- [EXCERPTED PASSAGE]
At the beginning of the Imperial period the number of legions was 60, which Augustus more than halved to 28, numbering at approximately 160,000 men. As more territory was conquered throughout the Imperial perid, this fluxiated into the mid-thirties. At the same time, at the beginning of the Imperial period the foreign auxiliaries made up a rather small portion of the military, but continued to rise, so that by the end of the period of the Five Good Emperors they probably equalled the legionaires in number, giving a combined total of between 300,000 and 400,000 men in the Army.

Weapons and equipment

Roman navy

History and evolution

The Roman navy was very much inferior, both in prestige and capability, to the Roman army. Before the First Punic War in 264 BC there was no Roman navy to speak of as all previous Roman war had been fought in Italy. But the war in Sicily against Carthage, a great naval power, forced Rome to quickly build a fleet and train sailors. The first few naval battles of the First Punic War were disasters for Rome, and it was not until the invention of the Corvus, a grappling engine which made it easier for Romans to board the Carthagenian vessels, that Rome was able to win the war.

- [PROVIDED MATERIAL]
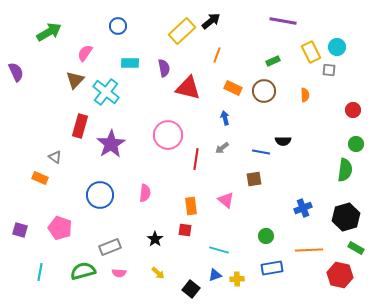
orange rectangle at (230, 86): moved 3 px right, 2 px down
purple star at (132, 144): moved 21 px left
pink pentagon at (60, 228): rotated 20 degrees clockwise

- [PROBLEMS TO SOLVE]
A: In the passage on the Roman army and navy, to how many legions did Augustus cut the original 60?
B: List every section heading in the passage on the Roman army and navy.
C: Carry on the passage on the Roman army and navy from where it stops.

- [FINAL RESULTS]
A: 28

B:
Weapons and equipment
Roman navy
History and evolution

C:
The Punic wars were both the beginning and the height of the Roman navy. Rome was able to use her superior army in preference to her navy in most of the wars she fought afterwards. By the late Empire Roman control over the Mediterranean coast meant that there were no non-Roman navies to fight. Indeed, Rome's last major naval battle was fought between Romans, Octavian and Marc Antony, at Actium.

Weapons and equipment

Events

Patterns of Roman wars

The first Roman wars were wars of conquest, aimed at protecting Rome itself from neighboring cities and nations by defeating them in battle. This sort of warfare characterized the early Republican Period when Rome was focused on consolidating its position in Italy, and eventually conquering the peninsula. Rome first began to make war outside the Italian peninsula in the Punic wars against Carthage. These wars, starting in 264 BC saw Rome become a Mediterranean power, with territory in Sicily, North Africa, Spain, and, after the Macedonian wars, Greece.

While expansion continued in the late Republic, civil war became an increasingly common feature. In the last century before the common era at least 12 civil wars and rebellions occurred. These were generally started by one charismatic general who refused to surrender power to the Roman Senate, which appointed generals, and so had to be opposed by an army loyal to the Senate. This pattern did not break until Octavian, later Augustus ended it by becoming a successful challenger to the Senate's authority, and was crowned emperor.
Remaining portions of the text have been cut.